Speed-critical generation. A GAN samples in a single forward pass through $G$. Diffusion typically requires tens to hundreds of denoising steps. For real-time applications, video games, interactive editing, on-device generation, GAN inference can be one to two orders of magnitude faster, even after diffusion-distillation tricks. Consistency models and one-step diffusion are closing this gap, but the gap remains.
High-fidelity face manipulation. StyleGAN's latent space has an exceptionally clean structure for editing. Years of tooling have grown around it: GAN inversion, latent direction discovery, fine-grained attribute editing. For purposes such as professional portrait retouching, ageing simulation and identity swap, StyleGAN-family models are still the working tools.
Niche modalities. Time-series generation, point clouds, molecular graphs, audio waveforms (the original WaveGAN-family work) and certain scientific simulations continue to use GAN-style adversarial losses, often as an auxiliary term within a larger likelihood-based model.

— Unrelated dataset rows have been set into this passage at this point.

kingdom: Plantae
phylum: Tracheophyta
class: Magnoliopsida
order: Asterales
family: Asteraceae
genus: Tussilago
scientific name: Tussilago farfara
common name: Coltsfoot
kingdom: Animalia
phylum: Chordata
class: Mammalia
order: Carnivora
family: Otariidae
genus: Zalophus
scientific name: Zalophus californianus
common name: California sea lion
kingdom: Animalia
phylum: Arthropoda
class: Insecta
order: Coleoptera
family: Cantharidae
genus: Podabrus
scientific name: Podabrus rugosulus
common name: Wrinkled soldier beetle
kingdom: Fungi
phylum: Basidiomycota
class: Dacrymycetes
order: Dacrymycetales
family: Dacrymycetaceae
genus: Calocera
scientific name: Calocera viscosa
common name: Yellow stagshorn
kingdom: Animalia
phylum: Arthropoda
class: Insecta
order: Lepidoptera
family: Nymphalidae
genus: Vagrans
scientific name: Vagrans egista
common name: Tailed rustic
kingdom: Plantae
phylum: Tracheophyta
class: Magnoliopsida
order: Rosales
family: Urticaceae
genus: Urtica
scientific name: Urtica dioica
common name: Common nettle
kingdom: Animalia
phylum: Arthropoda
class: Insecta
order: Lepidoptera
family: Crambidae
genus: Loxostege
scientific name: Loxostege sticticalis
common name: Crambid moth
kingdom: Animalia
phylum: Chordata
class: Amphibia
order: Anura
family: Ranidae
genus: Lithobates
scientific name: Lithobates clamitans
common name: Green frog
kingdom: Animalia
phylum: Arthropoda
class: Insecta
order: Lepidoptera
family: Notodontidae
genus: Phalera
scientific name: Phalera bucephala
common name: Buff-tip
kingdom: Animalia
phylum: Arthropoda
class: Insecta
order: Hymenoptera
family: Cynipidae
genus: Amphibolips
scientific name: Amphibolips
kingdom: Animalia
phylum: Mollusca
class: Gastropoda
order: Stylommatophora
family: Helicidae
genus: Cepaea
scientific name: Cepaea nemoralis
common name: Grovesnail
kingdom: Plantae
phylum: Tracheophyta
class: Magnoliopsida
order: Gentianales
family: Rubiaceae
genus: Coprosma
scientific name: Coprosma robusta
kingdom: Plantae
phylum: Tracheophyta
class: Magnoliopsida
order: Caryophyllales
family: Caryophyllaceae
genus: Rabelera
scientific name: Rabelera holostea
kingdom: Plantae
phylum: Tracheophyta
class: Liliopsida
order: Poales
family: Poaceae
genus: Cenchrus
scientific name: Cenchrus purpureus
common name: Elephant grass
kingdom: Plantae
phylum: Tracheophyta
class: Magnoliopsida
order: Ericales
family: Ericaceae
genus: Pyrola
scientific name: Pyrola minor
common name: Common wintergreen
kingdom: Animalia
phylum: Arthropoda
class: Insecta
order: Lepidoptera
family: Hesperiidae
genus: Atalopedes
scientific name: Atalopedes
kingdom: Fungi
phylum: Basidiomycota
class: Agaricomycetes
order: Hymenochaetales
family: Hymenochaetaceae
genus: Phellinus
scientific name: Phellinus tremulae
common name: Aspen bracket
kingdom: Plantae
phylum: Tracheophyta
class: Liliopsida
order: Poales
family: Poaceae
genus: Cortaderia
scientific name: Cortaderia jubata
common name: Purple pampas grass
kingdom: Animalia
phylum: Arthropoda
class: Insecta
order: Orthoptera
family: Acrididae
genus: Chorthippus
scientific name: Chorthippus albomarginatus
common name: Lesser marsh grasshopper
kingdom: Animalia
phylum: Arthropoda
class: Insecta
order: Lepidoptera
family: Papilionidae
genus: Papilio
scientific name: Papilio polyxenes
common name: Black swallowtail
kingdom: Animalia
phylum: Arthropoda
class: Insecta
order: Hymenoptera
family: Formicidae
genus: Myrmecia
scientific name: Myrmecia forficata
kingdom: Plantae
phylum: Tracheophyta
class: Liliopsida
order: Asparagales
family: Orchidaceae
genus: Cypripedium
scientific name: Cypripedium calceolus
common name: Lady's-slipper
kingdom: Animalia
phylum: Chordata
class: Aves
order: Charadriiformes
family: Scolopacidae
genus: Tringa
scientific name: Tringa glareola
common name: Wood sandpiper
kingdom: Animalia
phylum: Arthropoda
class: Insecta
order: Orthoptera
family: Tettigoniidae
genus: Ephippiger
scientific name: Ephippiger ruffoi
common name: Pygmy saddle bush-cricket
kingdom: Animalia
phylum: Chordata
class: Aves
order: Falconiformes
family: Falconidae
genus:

The era of GAN-as-default-generator is over. The era of GAN-as-useful-tool continues. From a curriculum point of view, GANs remain essential: the minimax framing, the implicit-density idea, and the long debugging history of mode collapse and vanishing gradients shaped a generation of researchers' intuition about what generative modelling actually requires.

What you should take away

A GAN is a two-player game. A generator $G$ produces fakes; a discriminator $D$ tries to distinguish fakes from real data. They train simultaneously, in opposition.
At equilibrium, the generator matches the data distribution. For a fixed $G$, the optimal discriminator is $D^\star(\mathbf{x}) = p_{\text{data}}(\mathbf{x}) / (p_{\text{data}}(\mathbf{x}) + p_g(\mathbf{x}))$. Substituted back, the value function reduces to a Jensen–Shannon divergence between $p_{\text{data}}$ and $p_g$, which is zero only when the two coincide.
Training is alternating gradient descent on a saddle point. It works in practice with the non-saturating generator loss and a variety of hard-won engineering tricks, but it suffers from mode collapse, vanishing gradients and non-convergence.
Architectures and objectives matter. DCGAN made GANs trainable; WGAN and WGAN-GP made them theoretically cleaner; progressive growing and StyleGAN made them photorealistic; BigGAN took them to ImageNet scale.
GANs have been displaced, not deleted. Diffusion is the default for image synthesis in 2026. GANs persist where speed matters, where StyleGAN's editable latent space is valuable, and in modality-specific niches. The mathematical lessons of the GAN era (implicit density modelling, adversarial losses as divergences, the difficulty of saddle-point optimisation) outlast the algorithm itself.